(Landmark coordinate records)
== Segment start ==

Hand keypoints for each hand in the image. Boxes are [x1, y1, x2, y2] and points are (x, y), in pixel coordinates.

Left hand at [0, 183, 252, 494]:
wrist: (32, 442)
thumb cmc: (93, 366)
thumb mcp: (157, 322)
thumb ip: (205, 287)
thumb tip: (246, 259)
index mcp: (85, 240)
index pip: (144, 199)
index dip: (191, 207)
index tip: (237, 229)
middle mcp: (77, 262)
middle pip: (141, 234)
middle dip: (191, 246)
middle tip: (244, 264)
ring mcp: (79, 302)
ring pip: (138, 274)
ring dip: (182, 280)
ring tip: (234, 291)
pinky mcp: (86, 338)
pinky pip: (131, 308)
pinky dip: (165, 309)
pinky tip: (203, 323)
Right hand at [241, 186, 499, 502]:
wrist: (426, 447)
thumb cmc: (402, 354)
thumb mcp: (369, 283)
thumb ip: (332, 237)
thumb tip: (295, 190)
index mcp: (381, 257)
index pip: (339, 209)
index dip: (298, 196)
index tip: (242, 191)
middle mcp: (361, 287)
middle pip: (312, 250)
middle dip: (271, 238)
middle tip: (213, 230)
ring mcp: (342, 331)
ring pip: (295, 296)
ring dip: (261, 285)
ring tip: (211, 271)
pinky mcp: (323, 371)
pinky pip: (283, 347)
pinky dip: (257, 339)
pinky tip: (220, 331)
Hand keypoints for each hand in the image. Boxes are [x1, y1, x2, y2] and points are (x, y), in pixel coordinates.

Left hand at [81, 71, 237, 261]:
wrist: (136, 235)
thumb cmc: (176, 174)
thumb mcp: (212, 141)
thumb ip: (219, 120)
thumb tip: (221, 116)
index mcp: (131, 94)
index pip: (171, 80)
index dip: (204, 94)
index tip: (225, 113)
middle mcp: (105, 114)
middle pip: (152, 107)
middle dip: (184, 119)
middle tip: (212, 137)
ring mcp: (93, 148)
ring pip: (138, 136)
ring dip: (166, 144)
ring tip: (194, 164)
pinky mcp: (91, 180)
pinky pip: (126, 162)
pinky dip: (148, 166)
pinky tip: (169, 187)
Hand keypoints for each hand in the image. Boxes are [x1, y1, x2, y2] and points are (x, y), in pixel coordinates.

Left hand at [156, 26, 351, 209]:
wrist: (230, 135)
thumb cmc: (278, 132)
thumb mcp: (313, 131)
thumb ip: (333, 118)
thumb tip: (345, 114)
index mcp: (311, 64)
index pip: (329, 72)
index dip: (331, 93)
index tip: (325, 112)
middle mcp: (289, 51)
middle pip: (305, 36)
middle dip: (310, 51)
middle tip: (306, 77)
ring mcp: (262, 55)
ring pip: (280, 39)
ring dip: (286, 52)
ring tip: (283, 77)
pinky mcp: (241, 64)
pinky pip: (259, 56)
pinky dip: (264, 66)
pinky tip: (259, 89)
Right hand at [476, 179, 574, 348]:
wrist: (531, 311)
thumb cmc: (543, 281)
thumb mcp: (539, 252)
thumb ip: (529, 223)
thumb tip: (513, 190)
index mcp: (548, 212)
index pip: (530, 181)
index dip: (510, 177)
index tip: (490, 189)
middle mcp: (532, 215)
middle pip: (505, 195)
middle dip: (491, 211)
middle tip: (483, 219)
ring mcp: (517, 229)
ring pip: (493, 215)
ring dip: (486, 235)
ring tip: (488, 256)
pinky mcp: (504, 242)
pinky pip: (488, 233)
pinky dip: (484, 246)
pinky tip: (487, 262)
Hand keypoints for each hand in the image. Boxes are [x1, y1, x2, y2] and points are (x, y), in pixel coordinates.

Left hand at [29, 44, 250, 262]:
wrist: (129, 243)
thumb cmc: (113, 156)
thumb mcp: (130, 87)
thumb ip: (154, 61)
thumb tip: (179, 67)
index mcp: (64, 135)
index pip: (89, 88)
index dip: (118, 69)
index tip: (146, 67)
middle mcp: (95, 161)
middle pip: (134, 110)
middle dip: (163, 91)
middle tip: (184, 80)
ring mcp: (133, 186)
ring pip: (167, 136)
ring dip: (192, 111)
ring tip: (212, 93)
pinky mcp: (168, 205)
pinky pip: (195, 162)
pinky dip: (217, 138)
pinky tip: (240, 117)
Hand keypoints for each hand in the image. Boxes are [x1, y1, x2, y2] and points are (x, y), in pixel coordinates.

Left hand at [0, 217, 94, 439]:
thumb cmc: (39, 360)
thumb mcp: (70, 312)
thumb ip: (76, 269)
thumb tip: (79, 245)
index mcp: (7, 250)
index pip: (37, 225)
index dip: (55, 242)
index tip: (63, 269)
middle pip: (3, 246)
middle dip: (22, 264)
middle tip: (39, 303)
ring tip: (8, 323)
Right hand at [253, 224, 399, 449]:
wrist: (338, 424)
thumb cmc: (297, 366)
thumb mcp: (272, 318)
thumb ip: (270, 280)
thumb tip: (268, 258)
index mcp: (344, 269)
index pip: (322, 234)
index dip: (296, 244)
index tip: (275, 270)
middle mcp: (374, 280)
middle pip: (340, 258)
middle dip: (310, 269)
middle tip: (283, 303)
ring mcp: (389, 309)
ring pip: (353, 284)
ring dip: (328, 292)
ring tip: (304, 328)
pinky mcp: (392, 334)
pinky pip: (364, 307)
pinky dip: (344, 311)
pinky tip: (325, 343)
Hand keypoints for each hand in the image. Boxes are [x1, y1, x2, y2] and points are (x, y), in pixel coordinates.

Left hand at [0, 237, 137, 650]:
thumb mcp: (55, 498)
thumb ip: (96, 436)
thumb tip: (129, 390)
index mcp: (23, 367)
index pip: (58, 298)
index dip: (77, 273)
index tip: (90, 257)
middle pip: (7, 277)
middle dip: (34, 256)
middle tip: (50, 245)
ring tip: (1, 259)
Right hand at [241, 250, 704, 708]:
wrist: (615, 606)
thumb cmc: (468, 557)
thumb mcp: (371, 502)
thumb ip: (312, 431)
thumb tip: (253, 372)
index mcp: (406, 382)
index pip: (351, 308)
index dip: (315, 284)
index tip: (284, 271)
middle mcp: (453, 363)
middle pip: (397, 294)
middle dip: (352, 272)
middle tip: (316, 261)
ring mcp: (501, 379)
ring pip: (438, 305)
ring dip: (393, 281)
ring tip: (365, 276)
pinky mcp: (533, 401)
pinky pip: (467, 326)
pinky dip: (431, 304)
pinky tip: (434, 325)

== Segment end ==
== Segment start ==

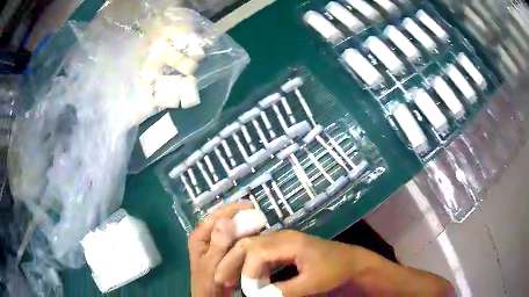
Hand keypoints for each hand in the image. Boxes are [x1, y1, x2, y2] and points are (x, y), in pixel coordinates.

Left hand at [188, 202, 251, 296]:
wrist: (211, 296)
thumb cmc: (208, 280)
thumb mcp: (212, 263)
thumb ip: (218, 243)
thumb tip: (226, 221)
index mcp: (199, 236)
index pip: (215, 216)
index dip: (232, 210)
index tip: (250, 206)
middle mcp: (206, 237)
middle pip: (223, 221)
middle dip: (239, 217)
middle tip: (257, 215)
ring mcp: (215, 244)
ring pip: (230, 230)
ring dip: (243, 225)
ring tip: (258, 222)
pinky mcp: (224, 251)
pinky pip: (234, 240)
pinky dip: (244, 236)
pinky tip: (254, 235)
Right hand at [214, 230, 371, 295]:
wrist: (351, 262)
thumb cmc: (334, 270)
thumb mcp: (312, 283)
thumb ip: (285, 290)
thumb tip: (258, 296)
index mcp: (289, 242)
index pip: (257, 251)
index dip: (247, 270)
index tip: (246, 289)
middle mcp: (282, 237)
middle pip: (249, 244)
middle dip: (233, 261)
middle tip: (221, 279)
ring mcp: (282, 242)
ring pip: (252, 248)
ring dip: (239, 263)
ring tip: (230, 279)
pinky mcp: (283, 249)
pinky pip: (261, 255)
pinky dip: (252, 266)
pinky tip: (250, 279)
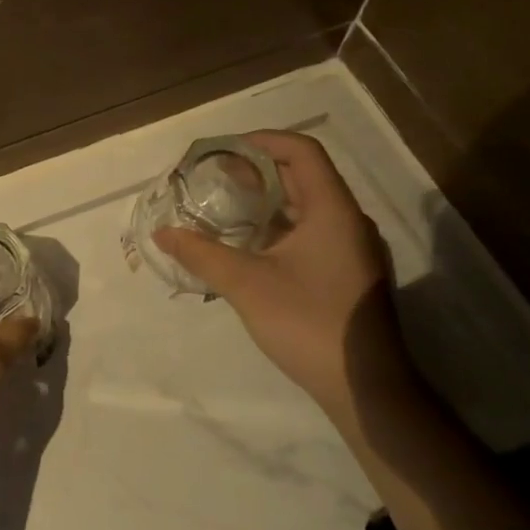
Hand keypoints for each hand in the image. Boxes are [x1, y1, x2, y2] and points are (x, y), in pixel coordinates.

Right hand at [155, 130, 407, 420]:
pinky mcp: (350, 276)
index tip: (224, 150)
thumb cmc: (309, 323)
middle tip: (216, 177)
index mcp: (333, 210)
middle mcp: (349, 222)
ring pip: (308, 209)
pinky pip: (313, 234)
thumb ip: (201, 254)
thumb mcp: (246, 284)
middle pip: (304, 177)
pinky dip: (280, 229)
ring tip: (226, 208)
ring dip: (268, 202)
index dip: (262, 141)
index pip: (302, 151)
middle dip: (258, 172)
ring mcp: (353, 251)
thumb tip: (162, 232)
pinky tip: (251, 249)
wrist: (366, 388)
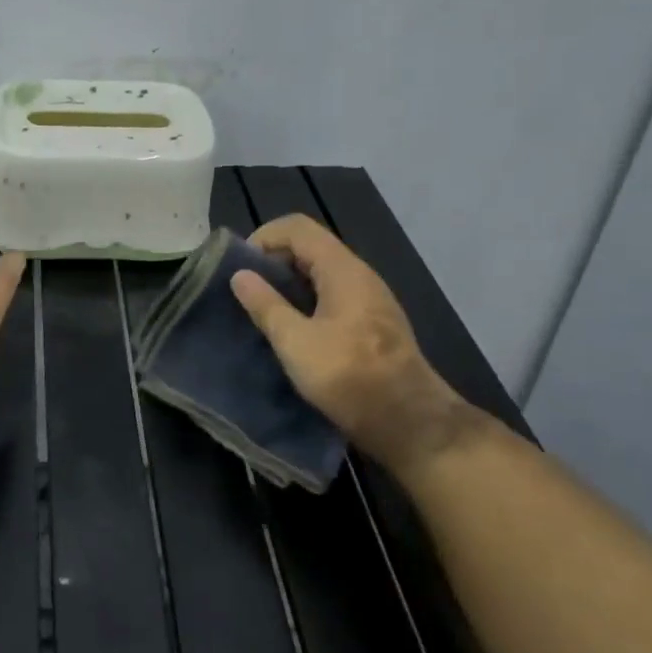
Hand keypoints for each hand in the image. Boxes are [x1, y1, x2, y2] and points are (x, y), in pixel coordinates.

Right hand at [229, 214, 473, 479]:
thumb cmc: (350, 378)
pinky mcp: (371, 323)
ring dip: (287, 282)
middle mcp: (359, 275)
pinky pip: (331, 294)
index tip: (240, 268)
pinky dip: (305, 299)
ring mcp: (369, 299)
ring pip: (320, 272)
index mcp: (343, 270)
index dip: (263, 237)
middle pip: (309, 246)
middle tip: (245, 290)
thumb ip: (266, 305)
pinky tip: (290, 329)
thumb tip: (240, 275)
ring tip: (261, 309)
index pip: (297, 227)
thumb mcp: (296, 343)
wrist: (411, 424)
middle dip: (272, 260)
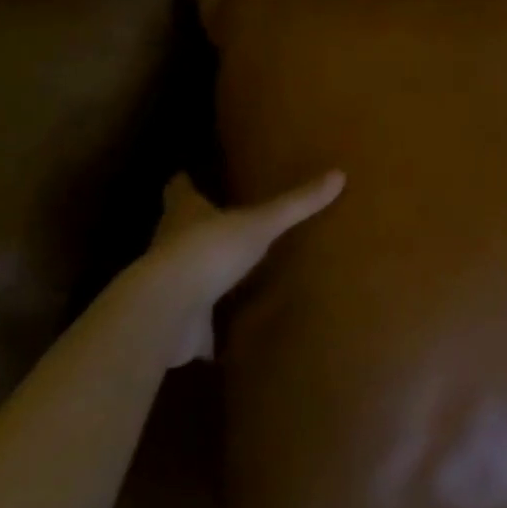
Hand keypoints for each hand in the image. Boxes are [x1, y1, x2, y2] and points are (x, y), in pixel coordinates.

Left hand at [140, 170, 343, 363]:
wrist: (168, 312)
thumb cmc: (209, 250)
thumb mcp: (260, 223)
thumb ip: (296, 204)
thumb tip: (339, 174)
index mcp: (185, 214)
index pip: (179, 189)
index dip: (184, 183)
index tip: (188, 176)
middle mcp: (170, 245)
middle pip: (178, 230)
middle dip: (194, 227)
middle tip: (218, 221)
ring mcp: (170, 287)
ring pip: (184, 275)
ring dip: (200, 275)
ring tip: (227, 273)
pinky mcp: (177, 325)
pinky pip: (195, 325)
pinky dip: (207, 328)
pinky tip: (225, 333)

== Segment end ==

WORK TO COMPLETE: Please give back, exactly as it stands above, the stretch from the line with "index mcp: (344, 269)" through the line with "pinky tip: (325, 343)", and no line outside it.

YOUR RESPONSE:
index mcp: (344, 269)
index pip: (322, 234)
index dip: (296, 244)
index tip: (275, 270)
middle mcp: (374, 280)
middle pip: (340, 258)
middle dip: (310, 269)
middle tip: (283, 303)
ring mcp: (389, 309)
ring pip: (353, 284)
ring dip: (328, 292)
ring tip: (304, 328)
pinky mcp: (392, 334)
pinky pip: (364, 307)
pinky dip: (344, 311)
pinky tip: (325, 343)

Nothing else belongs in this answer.